IT employers in the public sector are set to face a challenging 2011 as skills shortages continue and the competition for staff increases among employments, say recruitment firms.
Hays public sector director, Kathy Kostyrko, said the skills shortage has caused a growth in job numbers and is tempting strong candidates to explore their options and become more selective about roles.
“Candidates are aware of both the greater number of jobs and the subsequent fall in the number of people that are available who possess the necessary level of expertise,” Kostyrko said in a statement. “So they are becoming more confident.”
According to Kostyrko, job numbers are rising as a result of employers closing skill gaps for both contract and permanent positions in their organisations.
“Since the jobs market has become more stable and job numbers have risen, candidates are more confident and will leave secure permanent roles for a role offering a higher salary, better work/life balance or roles that are located closer to home. High quality candidates are typically snapped up very quickly.”
As a result of increased competition in the market, recruitment firm Robert Walter has predicted subsequent rises in salaries for numerous sections of the industry in 2011. A survey recently conducted by the firm indicated Brisbane is likely to experience “fierce competition” in 2011 as organisations try to secure the top candidates in both the public and private sectors.
Senior and middle-level project managers and project coordinators are expected to see the highest rises in salaries across the next year.
Existing technology projects in Melbourne will also maintain demand for IT professionals throughout the year, most significantly if projected operations of the National Broadband Network (NBN) continue. Survey figures show salaries for almost all IT roles, with the exception of basic support roles, will climb.
In Perth, the market will continue to recover as various new projects begin including network and systems upgrades; business process improvements and business intelligence, resulting in high demand for quality project managers, business analysts, solution architects, network engineers, Microsoft developers and Oracle R12 specialists.
“Competition for professionals with these skills will be fierce, which we expect to result in salary increases for both permanent and contract professionals in 2011,” the survey reads. “We also anticipate companies will continue to consider high-calibre overseas candidates as the skills shortage becomes more acute due to the general increase in recruitment activity.”

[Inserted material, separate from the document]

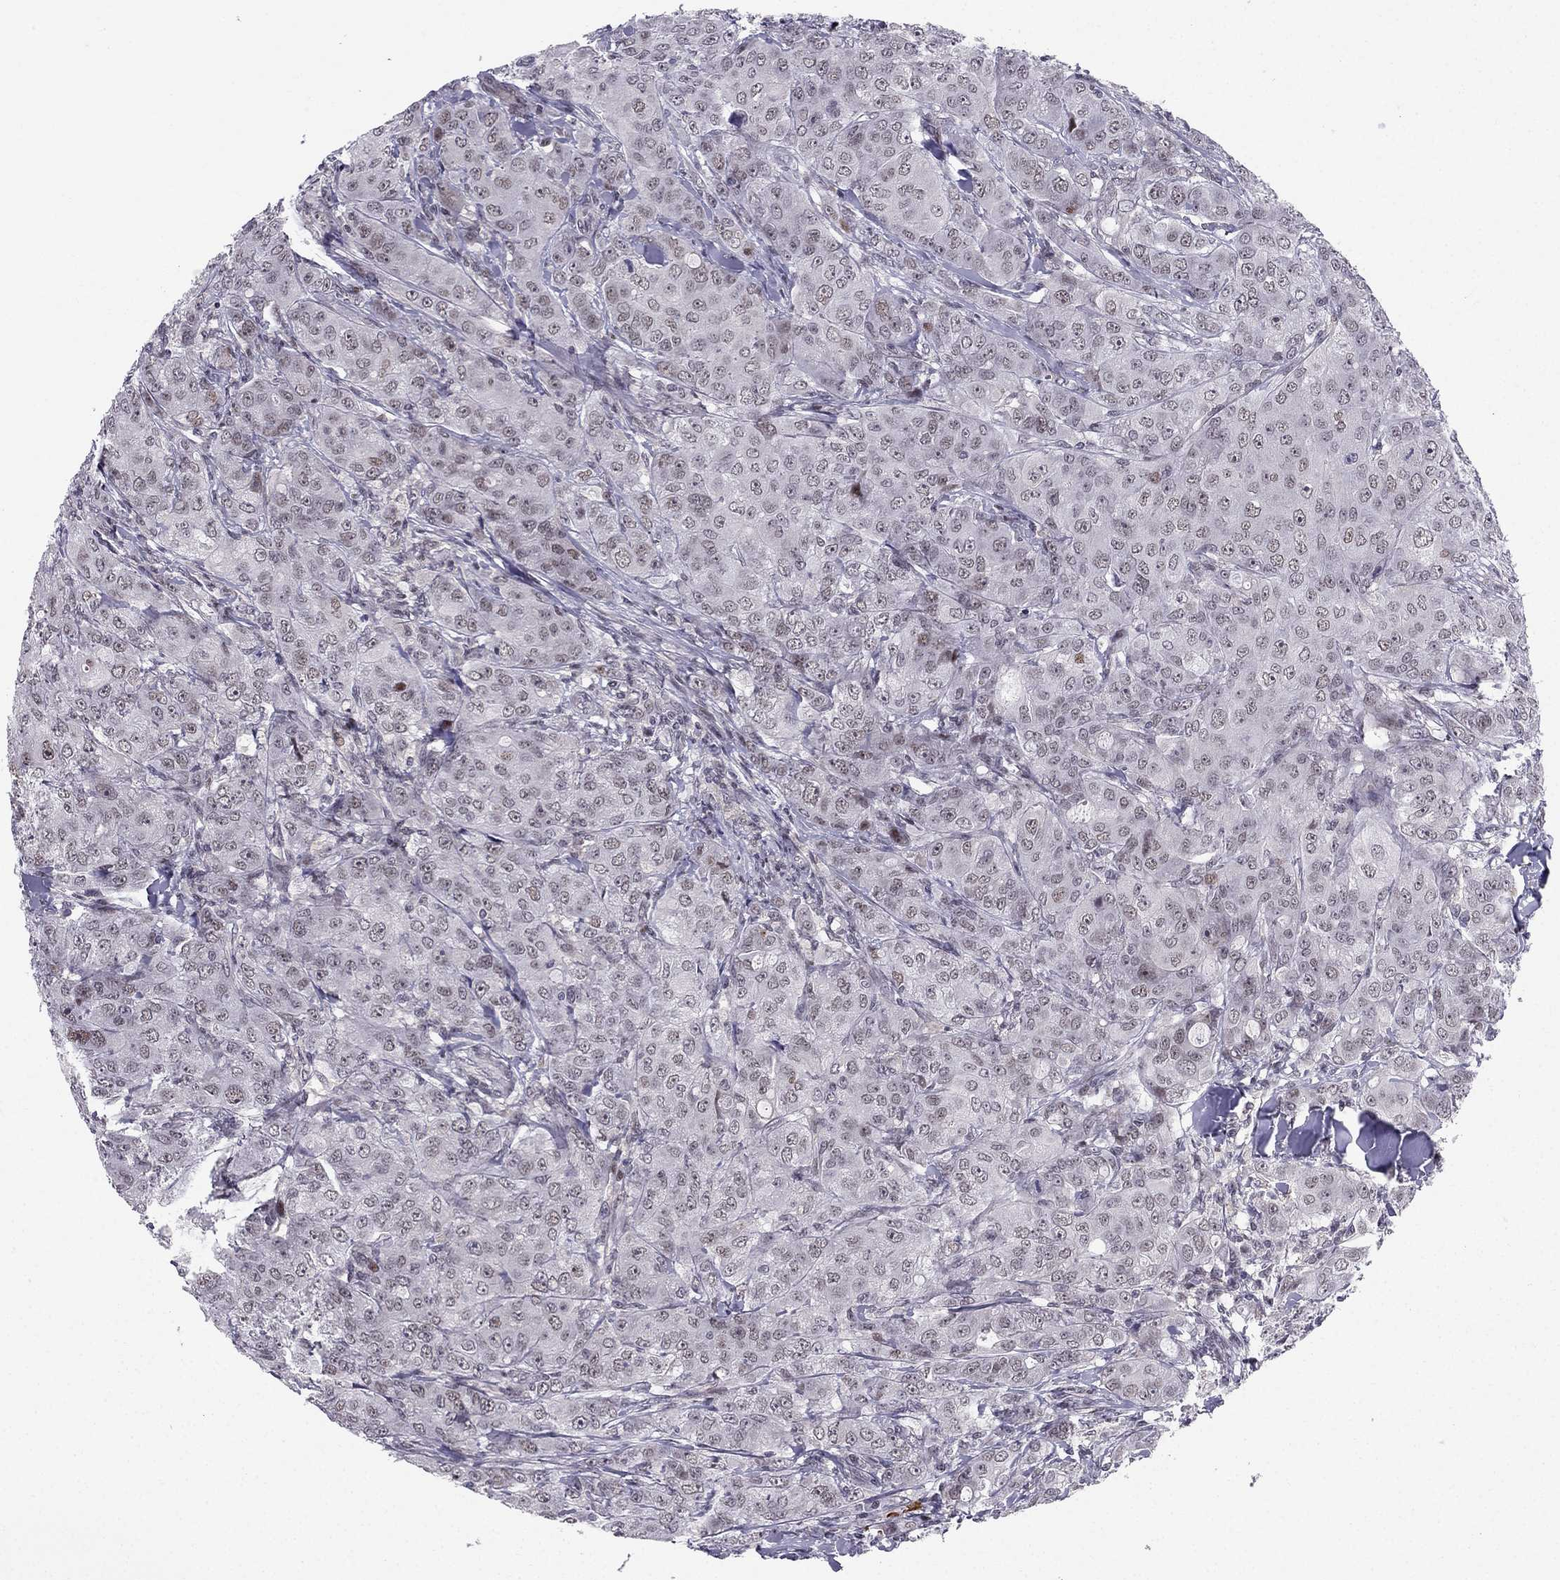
{"staining": {"intensity": "weak", "quantity": "25%-75%", "location": "nuclear"}, "tissue": "breast cancer", "cell_type": "Tumor cells", "image_type": "cancer", "snomed": [{"axis": "morphology", "description": "Duct carcinoma"}, {"axis": "topography", "description": "Breast"}], "caption": "Brown immunohistochemical staining in human breast cancer reveals weak nuclear staining in approximately 25%-75% of tumor cells.", "gene": "RPRD2", "patient": {"sex": "female", "age": 43}}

The biggest increase, according to survey results, is for programme managers, who can expect salary increases of between $10,000 and $30,000 across the year for permanent roles, though contractual hourly rates aren't indicated to change.
In Sydney, Robert Walters indicated those with the ability to communicate with business stakeholders effectively would find the highest demand.
“The rising demand for IT professionals resulting from an increasingly buoyant market means 2011 looks set to be candidate rather than employer-driven,” the survey reads. “This will result in increased salaries, with the high quality talent receiving multiple options and/or counter-offers from their existing employer.
“There will also be an increased emphasis on staff retention as companies look to keep top talent in the face of increasingly strong competition.”
In response to the growing competition, Kostyrko said many organisations are changing traditional recruitment processes.
“Government employers are offering short-term contracts, such as three and six months, to help with workloads,” she said.